━━━━━ DATA SHOWN ━━━━━
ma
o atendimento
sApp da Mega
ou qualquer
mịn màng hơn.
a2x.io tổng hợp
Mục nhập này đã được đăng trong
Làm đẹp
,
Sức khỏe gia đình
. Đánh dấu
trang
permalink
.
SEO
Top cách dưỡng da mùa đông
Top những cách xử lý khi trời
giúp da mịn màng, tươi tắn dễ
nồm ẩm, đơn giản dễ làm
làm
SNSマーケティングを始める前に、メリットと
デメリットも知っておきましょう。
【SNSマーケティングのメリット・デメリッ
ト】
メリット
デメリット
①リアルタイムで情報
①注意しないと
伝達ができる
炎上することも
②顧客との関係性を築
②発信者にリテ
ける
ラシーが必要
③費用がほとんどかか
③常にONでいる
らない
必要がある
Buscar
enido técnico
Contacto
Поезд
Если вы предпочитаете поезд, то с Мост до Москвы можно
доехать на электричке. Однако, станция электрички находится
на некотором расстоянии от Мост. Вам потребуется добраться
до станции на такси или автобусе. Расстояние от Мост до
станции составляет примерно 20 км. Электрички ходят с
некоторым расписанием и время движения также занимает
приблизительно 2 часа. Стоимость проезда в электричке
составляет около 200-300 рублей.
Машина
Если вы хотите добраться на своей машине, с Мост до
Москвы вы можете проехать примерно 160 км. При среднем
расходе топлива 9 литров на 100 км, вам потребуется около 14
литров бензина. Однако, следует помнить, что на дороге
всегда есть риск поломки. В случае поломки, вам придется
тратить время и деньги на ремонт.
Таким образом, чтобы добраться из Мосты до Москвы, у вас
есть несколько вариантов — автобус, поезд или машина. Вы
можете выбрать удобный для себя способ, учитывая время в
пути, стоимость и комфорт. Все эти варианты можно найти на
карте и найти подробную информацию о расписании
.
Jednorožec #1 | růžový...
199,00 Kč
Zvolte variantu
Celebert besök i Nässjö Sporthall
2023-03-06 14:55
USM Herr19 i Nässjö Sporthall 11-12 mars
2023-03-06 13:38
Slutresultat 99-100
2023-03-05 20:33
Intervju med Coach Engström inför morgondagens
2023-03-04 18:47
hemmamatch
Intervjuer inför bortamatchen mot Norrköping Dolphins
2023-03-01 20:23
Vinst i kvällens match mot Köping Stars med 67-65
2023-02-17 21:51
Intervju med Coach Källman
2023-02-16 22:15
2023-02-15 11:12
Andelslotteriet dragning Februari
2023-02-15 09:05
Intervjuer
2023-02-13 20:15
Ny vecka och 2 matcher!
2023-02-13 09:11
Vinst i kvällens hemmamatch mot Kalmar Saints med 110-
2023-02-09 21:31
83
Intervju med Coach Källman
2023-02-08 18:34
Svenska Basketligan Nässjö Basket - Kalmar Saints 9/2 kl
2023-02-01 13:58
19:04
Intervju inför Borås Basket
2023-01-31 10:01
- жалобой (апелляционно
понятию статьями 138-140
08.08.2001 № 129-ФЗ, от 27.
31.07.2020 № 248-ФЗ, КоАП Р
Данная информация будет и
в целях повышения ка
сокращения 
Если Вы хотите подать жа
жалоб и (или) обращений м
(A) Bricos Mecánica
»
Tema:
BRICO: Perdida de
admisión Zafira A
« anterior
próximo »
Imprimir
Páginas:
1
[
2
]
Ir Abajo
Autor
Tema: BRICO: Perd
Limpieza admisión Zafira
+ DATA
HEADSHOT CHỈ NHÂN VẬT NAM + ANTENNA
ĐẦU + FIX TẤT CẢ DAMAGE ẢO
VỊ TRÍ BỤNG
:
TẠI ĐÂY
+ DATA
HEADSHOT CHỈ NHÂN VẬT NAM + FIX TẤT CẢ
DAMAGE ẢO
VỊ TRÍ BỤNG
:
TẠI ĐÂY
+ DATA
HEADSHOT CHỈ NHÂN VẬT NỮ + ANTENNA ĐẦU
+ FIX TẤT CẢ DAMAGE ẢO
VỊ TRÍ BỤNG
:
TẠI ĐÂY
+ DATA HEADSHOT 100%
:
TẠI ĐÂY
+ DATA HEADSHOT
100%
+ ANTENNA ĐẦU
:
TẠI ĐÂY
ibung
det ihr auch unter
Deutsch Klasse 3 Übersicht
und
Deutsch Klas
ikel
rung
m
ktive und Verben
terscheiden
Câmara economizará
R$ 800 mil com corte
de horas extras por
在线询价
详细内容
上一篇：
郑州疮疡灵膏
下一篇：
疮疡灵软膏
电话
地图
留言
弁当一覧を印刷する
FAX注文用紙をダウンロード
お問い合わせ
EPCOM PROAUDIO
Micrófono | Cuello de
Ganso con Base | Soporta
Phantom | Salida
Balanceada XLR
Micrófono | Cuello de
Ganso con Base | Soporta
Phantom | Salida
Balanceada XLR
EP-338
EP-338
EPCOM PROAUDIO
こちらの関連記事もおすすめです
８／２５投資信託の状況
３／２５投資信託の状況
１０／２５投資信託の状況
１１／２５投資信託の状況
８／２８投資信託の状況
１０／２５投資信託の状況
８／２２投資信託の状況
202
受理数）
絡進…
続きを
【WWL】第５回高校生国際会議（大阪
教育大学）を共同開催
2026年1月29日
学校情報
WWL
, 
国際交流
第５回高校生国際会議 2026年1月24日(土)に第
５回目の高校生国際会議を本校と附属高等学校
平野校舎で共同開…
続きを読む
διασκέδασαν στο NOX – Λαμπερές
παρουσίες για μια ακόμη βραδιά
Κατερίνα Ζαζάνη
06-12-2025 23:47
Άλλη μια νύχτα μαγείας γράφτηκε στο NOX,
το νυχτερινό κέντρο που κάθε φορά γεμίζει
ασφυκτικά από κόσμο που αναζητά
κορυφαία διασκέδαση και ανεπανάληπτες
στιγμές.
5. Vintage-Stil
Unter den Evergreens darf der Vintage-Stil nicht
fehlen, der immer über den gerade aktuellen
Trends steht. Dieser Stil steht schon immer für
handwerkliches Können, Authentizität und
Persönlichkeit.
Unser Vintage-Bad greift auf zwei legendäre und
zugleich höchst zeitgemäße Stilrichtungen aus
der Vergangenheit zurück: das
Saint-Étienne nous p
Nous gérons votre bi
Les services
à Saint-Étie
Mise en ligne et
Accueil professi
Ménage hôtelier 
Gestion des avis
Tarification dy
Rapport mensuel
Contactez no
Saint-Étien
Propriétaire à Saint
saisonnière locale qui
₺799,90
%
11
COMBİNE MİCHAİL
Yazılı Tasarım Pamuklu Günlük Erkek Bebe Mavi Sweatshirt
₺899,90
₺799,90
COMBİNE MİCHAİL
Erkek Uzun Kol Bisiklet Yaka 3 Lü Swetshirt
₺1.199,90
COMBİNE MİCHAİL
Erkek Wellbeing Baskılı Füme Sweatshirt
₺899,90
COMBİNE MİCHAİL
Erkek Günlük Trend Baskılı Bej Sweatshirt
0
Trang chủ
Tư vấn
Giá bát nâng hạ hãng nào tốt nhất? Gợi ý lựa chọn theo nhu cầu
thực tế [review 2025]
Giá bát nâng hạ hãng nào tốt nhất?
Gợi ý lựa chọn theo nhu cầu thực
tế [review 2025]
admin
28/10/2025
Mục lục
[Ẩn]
━━━━━
GOAL OF THE EXERCISE
Output the text of every item above line by line, changing nothing and keeping the original order.

YOUR SOLUTION
ma
o atendimento
sApp da Mega
ou qualquer
mịn màng hơn.
a2x.io tổng hợp
Mục nhập này đã được đăng trong
Làm đẹp
,
Sức khỏe gia đình
. Đánh dấu
trang
permalink
.
SEO
Top cách dưỡng da mùa đông
Top những cách xử lý khi trời
giúp da mịn màng, tươi tắn dễ
nồm ẩm, đơn giản dễ làm
làm
SNSマーケティングを始める前に、メリットと
デメリットも知っておきましょう。
【SNSマーケティングのメリット・デメリッ
ト】
メリット
デメリット
①リアルタイムで情報
①注意しないと
伝達ができる
炎上することも
②顧客との関係性を築
②発信者にリテ
ける
ラシーが必要
③費用がほとんどかか
③常にONでいる
らない
必要がある
Buscar
enido técnico
Contacto
Поезд
Если вы предпочитаете поезд, то с Мост до Москвы можно
доехать на электричке. Однако, станция электрички находится
на некотором расстоянии от Мост. Вам потребуется добраться
до станции на такси или автобусе. Расстояние от Мост до
станции составляет примерно 20 км. Электрички ходят с
некоторым расписанием и время движения также занимает
приблизительно 2 часа. Стоимость проезда в электричке
составляет около 200-300 рублей.
Машина
Если вы хотите добраться на своей машине, с Мост до
Москвы вы можете проехать примерно 160 км. При среднем
расходе топлива 9 литров на 100 км, вам потребуется около 14
литров бензина. Однако, следует помнить, что на дороге
всегда есть риск поломки. В случае поломки, вам придется
тратить время и деньги на ремонт.
Таким образом, чтобы добраться из Мосты до Москвы, у вас
есть несколько вариантов — автобус, поезд или машина. Вы
можете выбрать удобный для себя способ, учитывая время в
пути, стоимость и комфорт. Все эти варианты можно найти на
карте и найти подробную информацию о расписании
.
Jednorožec #1 | růžový...
199,00 Kč
Zvolte variantu
Celebert besök i Nässjö Sporthall
2023-03-06 14:55
USM Herr19 i Nässjö Sporthall 11-12 mars
2023-03-06 13:38
Slutresultat 99-100
2023-03-05 20:33
Intervju med Coach Engström inför morgondagens
2023-03-04 18:47
hemmamatch
Intervjuer inför bortamatchen mot Norrköping Dolphins
2023-03-01 20:23
Vinst i kvällens match mot Köping Stars med 67-65
2023-02-17 21:51
Intervju med Coach Källman
2023-02-16 22:15
2023-02-15 11:12
Andelslotteriet dragning Februari
2023-02-15 09:05
Intervjuer
2023-02-13 20:15
Ny vecka och 2 matcher!
2023-02-13 09:11
Vinst i kvällens hemmamatch mot Kalmar Saints med 110-
2023-02-09 21:31
83
Intervju med Coach Källman
2023-02-08 18:34
Svenska Basketligan Nässjö Basket - Kalmar Saints 9/2 kl
2023-02-01 13:58
19:04
Intervju inför Borås Basket
2023-01-31 10:01
- жалобой (апелляционно
понятию статьями 138-140
08.08.2001 № 129-ФЗ, от 27.
31.07.2020 № 248-ФЗ, КоАП Р
Данная информация будет и
в целях повышения ка
сокращения 
Если Вы хотите подать жа
жалоб и (или) обращений м
(A) Bricos Mecánica
»
Tema:
BRICO: Perdida de
admisión Zafira A
« anterior
próximo »
Imprimir
Páginas:
1
[
2
]
Ir Abajo
Autor
Tema: BRICO: Perd
Limpieza admisión Zafira
+ DATA
HEADSHOT CHỈ NHÂN VẬT NAM + ANTENNA
ĐẦU + FIX TẤT CẢ DAMAGE ẢO
VỊ TRÍ BỤNG
:
TẠI ĐÂY
+ DATA
HEADSHOT CHỈ NHÂN VẬT NAM + FIX TẤT CẢ
DAMAGE ẢO
VỊ TRÍ BỤNG
:
TẠI ĐÂY
+ DATA
HEADSHOT CHỈ NHÂN VẬT NỮ + ANTENNA ĐẦU
+ FIX TẤT CẢ DAMAGE ẢO
VỊ TRÍ BỤNG
:
TẠI ĐÂY
+ DATA HEADSHOT 100%
:
TẠI ĐÂY
+ DATA HEADSHOT
100%
+ ANTENNA ĐẦU
:
TẠI ĐÂY
ibung
det ihr auch unter
Deutsch Klasse 3 Übersicht
und
Deutsch Klas
ikel
rung
m
ktive und Verben
terscheiden
Câmara economizará
R$ 800 mil com corte
de horas extras por
在线询价
详细内容
上一篇：
郑州疮疡灵膏
下一篇：
疮疡灵软膏
电话
地图
留言
弁当一覧を印刷する
FAX注文用紙をダウンロード
お問い合わせ
EPCOM PROAUDIO
Micrófono | Cuello de
Ganso con Base | Soporta
Phantom | Salida
Balanceada XLR
Micrófono | Cuello de
Ganso con Base | Soporta
Phantom | Salida
Balanceada XLR
EP-338
EP-338
EPCOM PROAUDIO
こちらの関連記事もおすすめです
８／２５投資信託の状況
３／２５投資信託の状況
１０／２５投資信託の状況
１１／２５投資信託の状況
８／２８投資信託の状況
１０／２５投資信託の状況
８／２２投資信託の状況
202
受理数）
絡進…
続きを
【WWL】第５回高校生国際会議（大阪
教育大学）を共同開催
2026年1月29日
学校情報
WWL
, 
国際交流
第５回高校生国際会議 2026年1月24日(土)に第
５回目の高校生国際会議を本校と附属高等学校
平野校舎で共同開…
続きを読む
διασκέδασαν στο NOX – Λαμπερές
παρουσίες για μια ακόμη βραδιά
Κατερίνα Ζαζάνη
06-12-2025 23:47
Άλλη μια νύχτα μαγείας γράφτηκε στο NOX,
το νυχτερινό κέντρο που κάθε φορά γεμίζει
ασφυκτικά από κόσμο που αναζητά
κορυφαία διασκέδαση και ανεπανάληπτες
στιγμές.
5. Vintage-Stil
Unter den Evergreens darf der Vintage-Stil nicht
fehlen, der immer über den gerade aktuellen
Trends steht. Dieser Stil steht schon immer für
handwerkliches Können, Authentizität und
Persönlichkeit.
Unser Vintage-Bad greift auf zwei legendäre und
zugleich höchst zeitgemäße Stilrichtungen aus
der Vergangenheit zurück: das
Saint-Étienne nous p
Nous gérons votre bi
Les services
à Saint-Étie
Mise en ligne et
Accueil professi
Ménage hôtelier 
Gestion des avis
Tarification dy
Rapport mensuel
Contactez no
Saint-Étien
Propriétaire à Saint
saisonnière locale qui
₺799,90
%
11
COMBİNE MİCHAİL
Yazılı Tasarım Pamuklu Günlük Erkek Bebe Mavi Sweatshirt
₺899,90
₺799,90
COMBİNE MİCHAİL
Erkek Uzun Kol Bisiklet Yaka 3 Lü Swetshirt
₺1.199,90
COMBİNE MİCHAİL
Erkek Wellbeing Baskılı Füme Sweatshirt
₺899,90
COMBİNE MİCHAİL
Erkek Günlük Trend Baskılı Bej Sweatshirt
0
Trang chủ
Tư vấn
Giá bát nâng hạ hãng nào tốt nhất? Gợi ý lựa chọn theo nhu cầu
thực tế [review 2025]
Giá bát nâng hạ hãng nào tốt nhất?
Gợi ý lựa chọn theo nhu cầu thực
tế [review 2025]
admin
28/10/2025
Mục lục
[Ẩn]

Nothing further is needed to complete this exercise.